Directed by: Tom Gormican
Starring: Jack Black, Paul Rudd, Steve Zahn, Thandiwe Newton, Daniela Melchior
Call Anaconda a reboot, a remake, or a reboot within a remake, but don't call me if they make Anaconda 2. It's not that Anaconda is terrible. It's simply routine and uninspired despite Jack Black's and Paul Rudd's best efforts. I don't recall any groundswell for an Anaconda remake, etc. but here it is anyway.
Anaconda stars Black and Rudd as Doug and Griff, lifelong friends from Buffalo who team up to reboot Anaconda "indie-style" in the jungles of the Amazon. Doug films wedding videos but storyboards them as if he were shooting a horror film and Griff is a struggling actor who scores bit parts on TV shows. Griff tells Doug and his other friends Kenny (Zahn) and Claire (Newton) that he owns the rights to Anaconda, which they believe and start going to work.
One mistake of Anaconda is how the movie Doug and Griff are making doesn't seem indie at all. I reflected on Dolemite Is My Name (2019), in which Ray Ray Moore (played by Eddie Murphy) decides to make a low-budget film which was poor quality, but teemed with the energy of a man trying to reverse his fortunes.

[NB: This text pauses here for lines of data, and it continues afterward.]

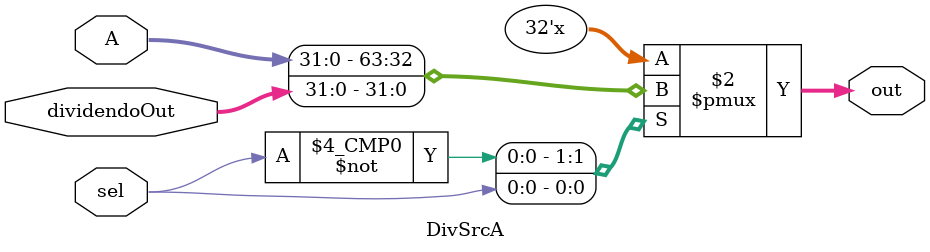
<source format=v>
module DivSrcA(
    input [31:0] A,
    input [31:0] dividendoOut,
    input sel,
    output reg [31:0] out
);

always @(sel) begin
    case (sel)
    1'b0: out = A;
    1'b1: out = dividendoOut;
    endcase
end
endmodule
</source>
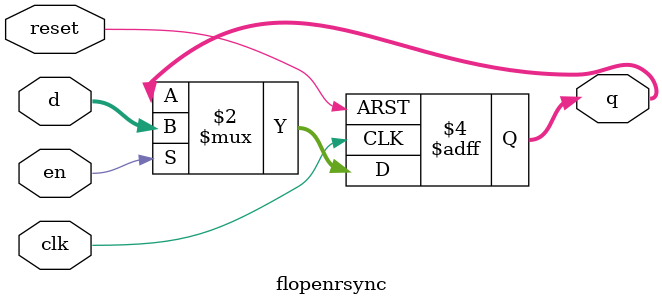
<source format=v>
module flopenrsync (
	clk,
	reset,
	en,
	d,
	q
);
	parameter WIDTH = 8;
	input wire clk;
	input wire reset;
	input wire en;
	input wire [WIDTH - 1:0] d;
	output reg [WIDTH - 1:0] q;
	always @(posedge clk or posedge reset)
		if (reset)
			q <= 0;
		else if(en)
			q <= d;
endmodule
</source>
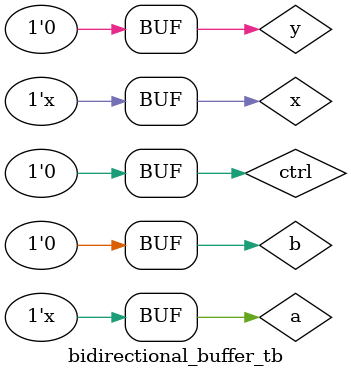
<source format=v>
module bidirectional_buffer_tb ();

   reg ctrl;
   wire a,b;
   reg x,y;

   bidirectional_buffer DUT(a,b,ctrl);

   assign a=x;
   assign b=y;

   initial begin
      ctrl=1'b1; x=1'b1;y=1'bz;
      #10;
      ctrl=1'b1; x=1'b0;y=1'bz;
      #10;
      ctrl=1'b0; y=1'b1;x=1'bz;
      #10;
      ctrl=1'b0; y=1'b0;x=1'bz;
      #10;
   end

endmodule

</source>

Any positives that can be gained from Anaconda is that we're rooting for this group to change their own lives, but the movie they're filming should've been Ed Wood-light. The process should've been the story, but instead we're treated to boring subplots involving illegal gold miners and a massive snake which terrorizes the region. I wanted to tell these tangents that they're in the wrong movie and belong in a different one.
There is one funny line in which Kenny discusses being "Buffalo Sober", which means that he sticks to beer and wine only, with occasional forays into "not hard" liquors. The movie doesn't build on that, but instead relegates the funny Zahn to a footnote.